═════ Фрагмент текста ═════

Сегодня Валерий Николаевич дослужился до проректора, но моей "вины" в этом, разумеется, нет.

Короче, в это путешествие я собирался основательно. Интернет сделал за меня большую часть работы. Я купил билеты и забронировал комнату в хостеле на улице Forni, скачал все имеющиеся в сети карты Венеции, купил доступ по протоколу wi-fi, проездной на Вапоретто и две книги об этом городе. Словом, предпринял, казалось бы, все меры, чтобы как можно меньше общаться с людьми.

В присланном мне ваучере значилось, что дверь моего хостела отмечена пугающим числом 3837. Улицы Forni на найденных мной картах не оказалось вовсе, вместо этого обнаружилось аж целых шесть улиц Forno (позже мы с Никульшиным нашли ещё шесть с таким же названием). После долгих поисков мне удалось обнаружить в сети фотографию владения 3836. Я рассудил, что изображённая за ней в расфокусе дверь и есть искомая.

Если вы не были в Венеции ночью, то вам будет сложно представить себя на моём месте. Венеция – это крайне запутанный город с улицами шириной в полтора метра, и это в лучшем случае. Если вас настигнет здесь внезапная слепота, то ваши шансы добраться до цели практически не уменьшатся. Сорок минут я плутал по узким улочкам, силясь найти эту проклятую Forni. Гасли витрины магазинчиков, в барах зажигались свечи – тёплые язычки пламени сочувственно кивали мне сквозь мутноватые стёкла. Я остановился в одном из переулков, собираясь с силами, чтобы зайти в бар и расспросить какого-нибудь местного жителя, но никак не мог решиться, ведь я был совершенно трезв. Радовало одно – доставившие меня сюда турецкие авиалинии потеряли мой багаж. Так что необременённый поклажей, я чувствовал себя более-менее свободно.

Стоя перед дверью бара, и наблюдая за людьми, пьющими Шпритц и Граппу, я вдруг вспомнил, что однажды уже находился в похожей ситуации. Тогда я праздновал Старый Новый Год в Осташкове. К полуночи мы с друзьями оказались в затрапезном кафе «Парус», будучи уже изрядно набрамшись. Ноги слушались меня довольно плохо и вот, споткнувшись о стул, я налетел на какого-то мрачного мужика. От мужика пахло дорогим одеколоном и солёными огурцами. Я торопливо и не очень внятно пробормотал извинения, а мужик молча оглядел меня и махнул рукой, мол, пойдём со мной. Мне стало интересно, и я пошёл. Так мы оказались за барной стойкой. Видимо, что-то в моём облике явно говорило о склонности к подобному времяпрепровождению.

═════

### Письменное задание 1
Пожалуйста, перечислите всё, что рассказчик, судя по рассказу о поездке в Венецию, купил, забронировал или скачал, готовясь к путешествию.
### Письменное задание 2
Допишите рассказ о поездке в Венецию, начав сразу после его последнего предложения.

═════ Данные ═════

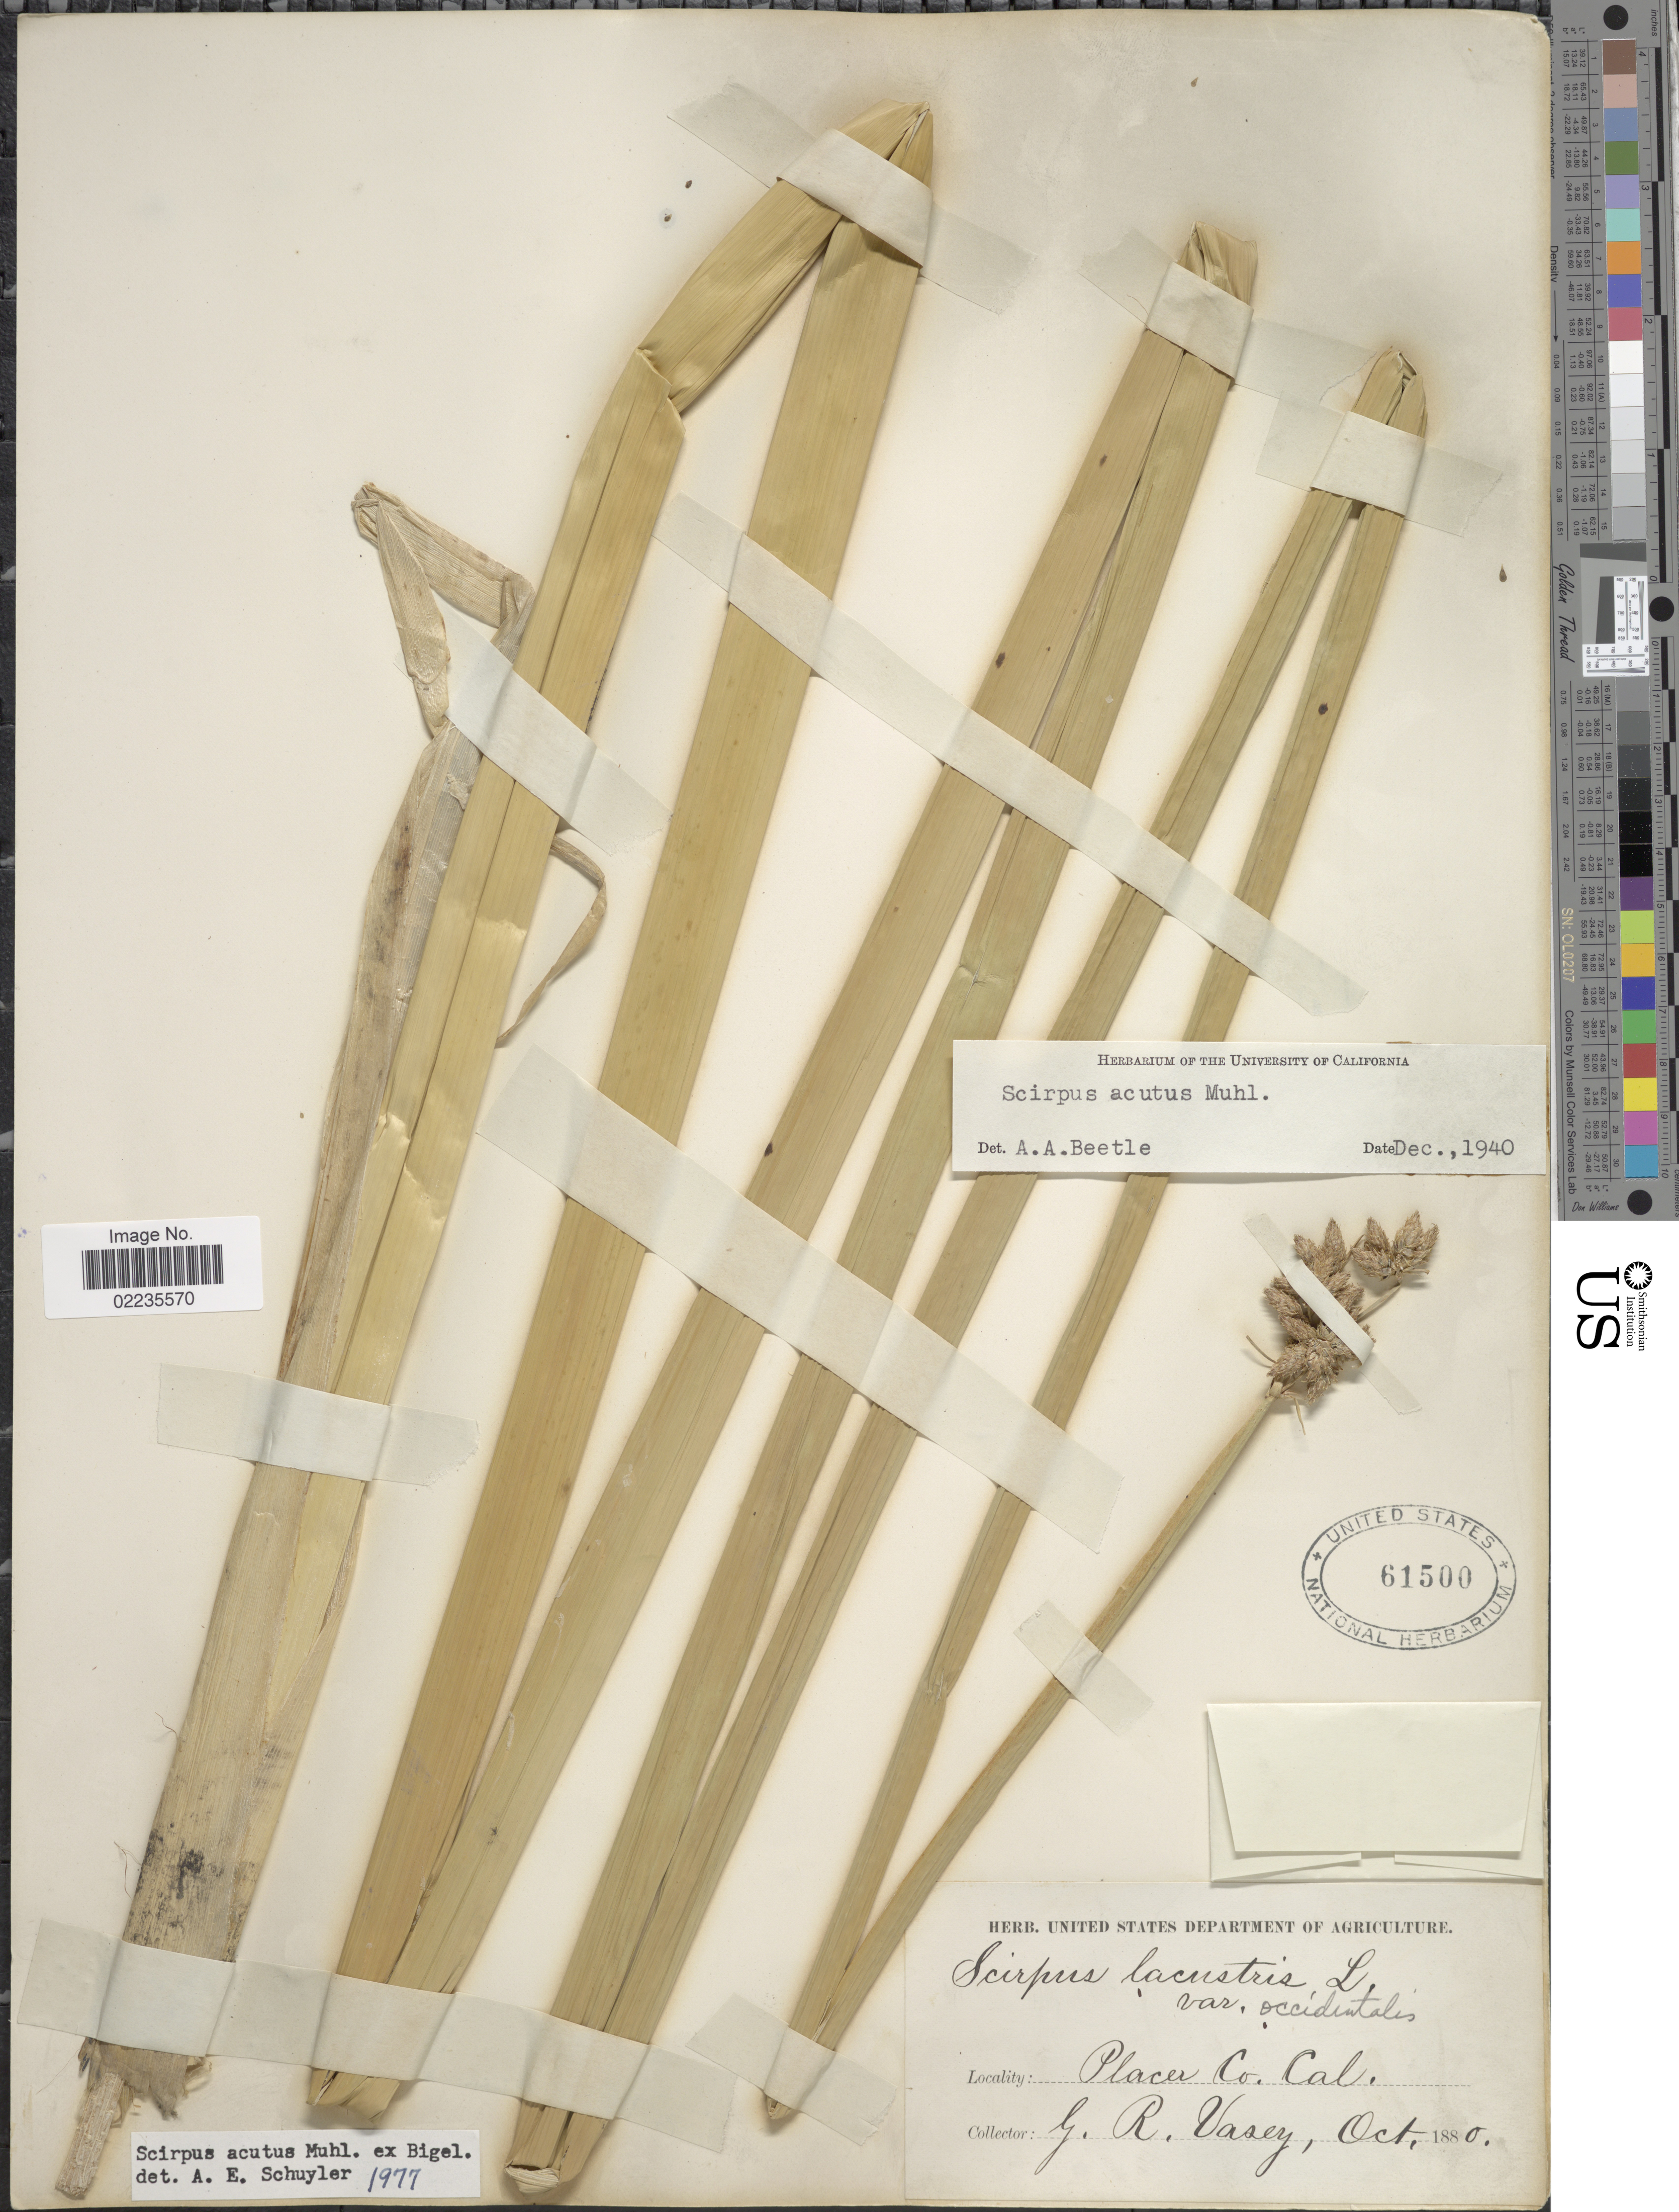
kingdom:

═════

### Итоговый ответ 1
- билеты
- комната в хостеле на улице Forni
- все имеющиеся в сети карты Венеции
- доступ по протоколу wi-fi
- проездной на Вапоретто
- две книги о Венеции

### Итоговый ответ 2
– Альберто. – Представился мужик.
– Артем, – ответил я, – ты откуда?
– Итали.
– А, – говорю, – я знаю, где это! Море и солнце! По-русски понимаешь?
– Нет. Никак. – Сказал Альберто и придвинул ко мне рюмку текилы.
– Фо зе френдшип, – говорю, – будь здоров.
– Инглиш нихт. Рашн нет. Италиан онли. – Ответил Альберто, по-отечески грустно посмотрел на меня и выпил.

Мы провели вместе около часа. Выпили бутылку текилы. Альберто оказался производителем кроссовок. Он рассказал, что приехал на Селигер, чтобы заключить контракт с кожевенным заводом. В Италии у него остались жена и двое детей. Сказал, что Русские женщины ему нравятся, но он никак не может запомнить их имена. Что-то он ещё мне рассказывал, куда-то звал, в чём-то клялся… Совершенно не помню, на каком языке. Помню только, как неожиданно захотел домой. Я выполз на улицу и забрался в чужое такси. Водитель спросил:
– Ты вызывал?
– Ноу. – Говорю.
– Тогда проваливай. – Реагировал он.
– Ауа скул лайбрари из он зе фёст фло! – С вызовом произнёс я и протянул ему двести рублей.
– Ну, раз такие дела, – смягчился водитель, – тогда поехали.
Он завел мотор и включил печку. В машине сразу стало тепло. Я посмотрел в запотевшее окно и увидел вышедшего следом за мной Альберто. Я помахал ему на прощанье рукой, но он меня не увидел. Стоя на крыльце кафе и с трудом держась на ногах, он сосредоточенно мочился на ступеньки.

Альберто оказался первым человеком, заставившим меня усомниться в том, что я такой уж тупица и двоечник. Вот ведь, подумал я тогда, человек имеет собственный кроссовочный завод в Италии, а английского языка тоже не знает.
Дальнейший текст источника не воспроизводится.